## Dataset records
** Start **
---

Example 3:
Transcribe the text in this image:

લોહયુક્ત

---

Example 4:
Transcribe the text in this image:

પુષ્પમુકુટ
** End **
## Task details
Copy the material above word for word, keeping every line as it appears.

## Result of the task
---

Example 3:
Transcribe the text in this image:

લોહયુક્ત

---

Example 4:
Transcribe the text in this image:

પુષ્પમુકુટ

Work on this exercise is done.